Eine Schweißperle rinnt deinen Rücken hinunter. Du spürst, wie sie jeden einzelnen Wirbel berührt. Dein Herzschlag ist unregelmäßig, fühlt sich viel zu schnell an. Du reibst deine Hände an deiner dunklen Kostümhose ab.
Einatmen, ausatmen, lächeln.
Deine Hand legt sich auf die kühle Türklinke, langsam drückst du sie hinunter. Zwölf Augenpaare schauen dich an, als du die Tür öffnest. Sie mustern dich von oben bis unten und du hast das Gefühl, unter ihren Blicken zu verbrennen.
Einatmen, ausatmen, lächeln.
Draußen ist es eisig. Der weiße Schnee ist von den Fußgängern zu einer schmutzigen Masse zertreten worden. Deine Füße sind nass, eigentlich ist es zu kalt für High-Heels. Erleichtert stößt du die Tür zu deinem Stammcafé auf, endlich Wärme. Es ist fünf Uhr zweiundzwanzig, dein fettfreier Caramel Macchiato steht wie jeden Morgen für dich bereit.
Du hast achtzehn Minuten Zeit.
Dein Blick wandert über die Brooklyn Street. Die Schaufenster sind mit bunten Lichterketten dekoriert, die ersten Weihnachtsmänner laufen durch die Straßen und drücken den Passanten Flyer in die Hände. Rabattaktionen überall, die Geschäfte laufen gut um die Weihnachtszeit.
Du hast ein Date nach dem anderen, schlitterst von einer Affäre in die nächste – nur um auch ein teures Männerparfüm oder eine seidene Krawatte kaufen zu können.
Mit keinem hast du es länger als drei Wochen ausgehalten, er konnte noch so charmant, noch so kreativ und intelligent, lustig oder einfühlsam sein- irgendetwas hat dir immer gefehlt.
Nie ist jemand dabei gewesen, dem du am nächsten Morgen nachgetrauert hast, wenn er die Tür hinter sich geschlossen und dein Apartment Downtown verlassen hat.
Der einzige Mann, den du jemals in deinem Leben vermisst hast, war dein Vater. Als er gegangen ist hat es sich angefühlt, als müsstest du ersticken.

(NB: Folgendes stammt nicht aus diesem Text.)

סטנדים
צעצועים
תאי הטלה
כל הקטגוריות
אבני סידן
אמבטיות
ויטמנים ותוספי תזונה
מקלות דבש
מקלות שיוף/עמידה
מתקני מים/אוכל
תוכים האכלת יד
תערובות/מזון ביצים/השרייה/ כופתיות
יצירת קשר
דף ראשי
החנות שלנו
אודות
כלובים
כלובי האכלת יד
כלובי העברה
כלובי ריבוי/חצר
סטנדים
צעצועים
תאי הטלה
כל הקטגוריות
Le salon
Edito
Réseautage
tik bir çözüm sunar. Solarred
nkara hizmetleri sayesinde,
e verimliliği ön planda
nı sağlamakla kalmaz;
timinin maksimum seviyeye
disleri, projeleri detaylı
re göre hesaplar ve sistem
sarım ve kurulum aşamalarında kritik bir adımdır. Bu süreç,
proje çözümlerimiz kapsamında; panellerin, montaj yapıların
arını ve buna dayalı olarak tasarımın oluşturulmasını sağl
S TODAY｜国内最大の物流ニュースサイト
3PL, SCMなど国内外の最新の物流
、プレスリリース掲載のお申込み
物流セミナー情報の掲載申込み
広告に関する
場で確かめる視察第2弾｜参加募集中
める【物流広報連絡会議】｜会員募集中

Der Kloß in deinem Hals ist mit jedem Tag, an dem er wegblieb, kleiner geworden. Die Schreie sind allmählich verstummt, die Tränen getrocknet.
Mit einem Nicken begrüßt du die Männer in ihren dunklen Anzügen, die im Halbkreis sitzen und schon auf dich warten. Sie wirken unecht mit den botoxglatten Gesichtern. Dein Avatar betrittt die weiße Box und du tippst auf die Stelle des Displays, die dein Abbild in den riesigen Bildschirm beamen wird. Anfangs war es komisch, sich mitten in der Blaupause der eigenen Präsentation zu sehen, doch mit der Zeit hast du angefangen, die Minuten in der virtuellen Welt zu genießen, die du dir selbst erschaffen hast. Dort läuft alles nach Plan, solange du dich an die Spielregeln hältst.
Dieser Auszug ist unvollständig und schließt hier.